Eine inzwischen relativ bekannte und beliebte Form der Lizensierung ist die Nutzung von Open Source Lizenzen oder anderen freien Inhalten, deren Nutzung und Verbreitung urheberrechtlich gestattet ist. Vereinfacht gesagt erteilt der Urheber hier jedem Nutzer ein kostenfreies Nutzungsrecht, das an je nach Lizenz unterschiedliche Bedingungen geknüpft ist – die GPL z.B. verpflichtet Nutzer, dass abgeleitete Werke ebenfalls unter der GPL lizenziert werden müssen. Eine ebenfalls sehr bekannte Lizenzform ist Creative Commons, die ein Nutzungsrecht einräumt, dieses jedoch an bestimmte Bedingungen knüpft und z.B. eine Namensnennung des Urhebers fordert oder eine kommerzielle Nutzung ausschließen kann.
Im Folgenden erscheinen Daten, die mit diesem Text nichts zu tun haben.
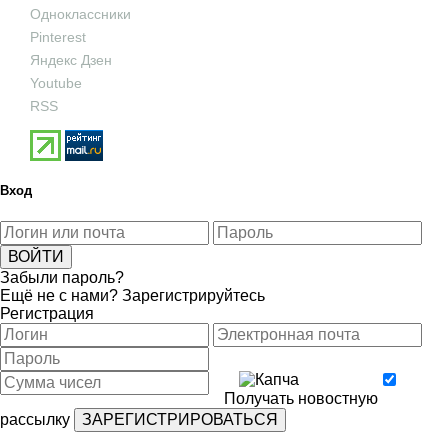
Одноклассники
Pinterest
Яндекс Дзен
Youtube
RSS
Вход
Забыли пароль?
Ещё не с нами?
Зарегистрируйтесь
Регистрация
Получать новостную
рассылку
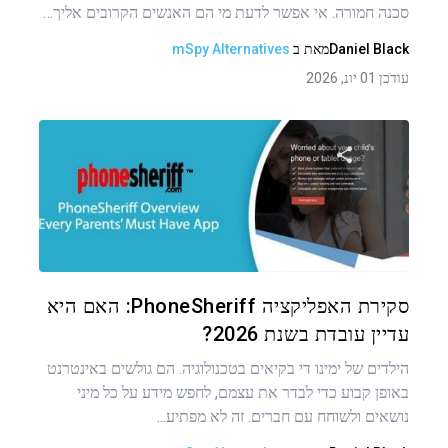
סכנה חמורה. אי אפשר לדעת מי הם האנשים הקרובים אליך…
Daniel Black
מאת
ב
mSpy Alternatives
עודכן 01 יונ, 2026
שתף מאמר זה
טוויטר
פייסבוק
העתקת קישור
סקירת האפליקציה PhoneSheriff: האם היא
עדיין עובדת בשנת 2026?
הילדים של ימינו די בקיאים בטכנולוגיה. הם גולשים באינטרנט
באופן קבוע כדי לבדר את עצמם, לחפש מידע על כל מיני
נושאים ולשוחח עם חברים. זה לא מפתיע...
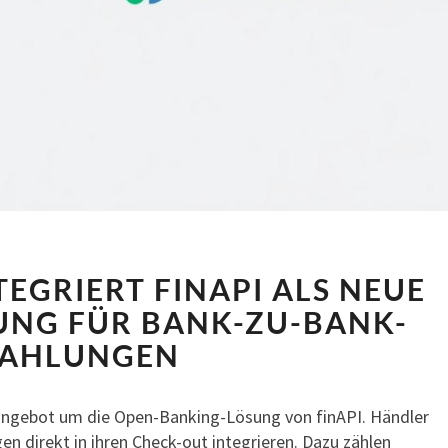
SMARTSTORE
EGRIERT FINAPI ALS NEUE
INTEGRIERT
FINAPI
NG FÜR BANK-ZU-BANK-
ALS
AHLUNGEN
NEUE
ZAHLUNGSLÖSUNG
FÜR
angebot um die Open-Banking-Lösung von finAPI. Händler
BANK-
 direkt in ihren Check-out integrieren. Dazu zählen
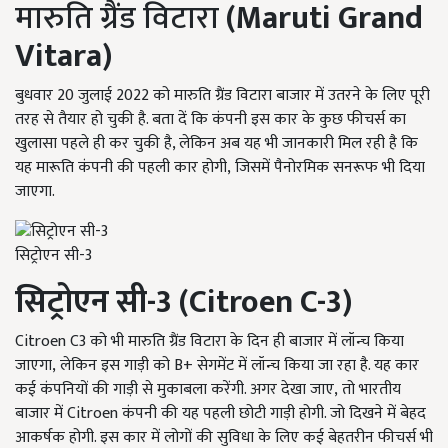
मारुति ग्रैंड विटारा
(Maruti Grand
Vitara)
बुधवार 20 जुलाई 2022 को मारुति ग्रैंड विटारा बाजार में उतरने के लिए पूरी
तरह से तैयार हो चुकी है. बता दें कि कंपनी इस कार के कुछ फीचर्स का
खुलासा पहले ही कर चुकी है, लेकिन अब यह भी जानकारी मिल रही है कि
यह मारूति कंपनी की पहली कार होगी, जिसमें पैनोरमिक सनरूफ भी दिया
जाएगा.
सिट्रोएन सी-3
सिट्रोएन सी
-
3 (Citroen C-3)
Citroen C3 को भी मारुति ग्रैंड विटारा के दिन ही बाजार में लॉन्च किया
जाएगा, लेकिन इस गाड़ी को B+ सेगमेंट में लॉन्च किया जा रहा है. यह कार
कई कंपनियों की गाड़ी से मुकाबला करेंगी. अगर देखा जाए, तो भारतीय
बाजार में Citroen कंपनी की यह पहली छोटी गाड़ी होगी. जो दिखने में बेहद
आकर्षक होगी. इस कार में लोगों की सुविधा के लिए कई बेहतरीन फीचर्स भी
Eine solche ist jedenfalls beim Betrieb einer Unternehmens-Webseite anzunehmen. Webdesigner und Seitenbetreiber sollten daher stets die zugrundeliegenden Lizenzbedingungen im Blick haben und sich nicht dem Trugschluss hin geben, dass bei einer „freien Nutzung“ nichts weiter zu beachten ist.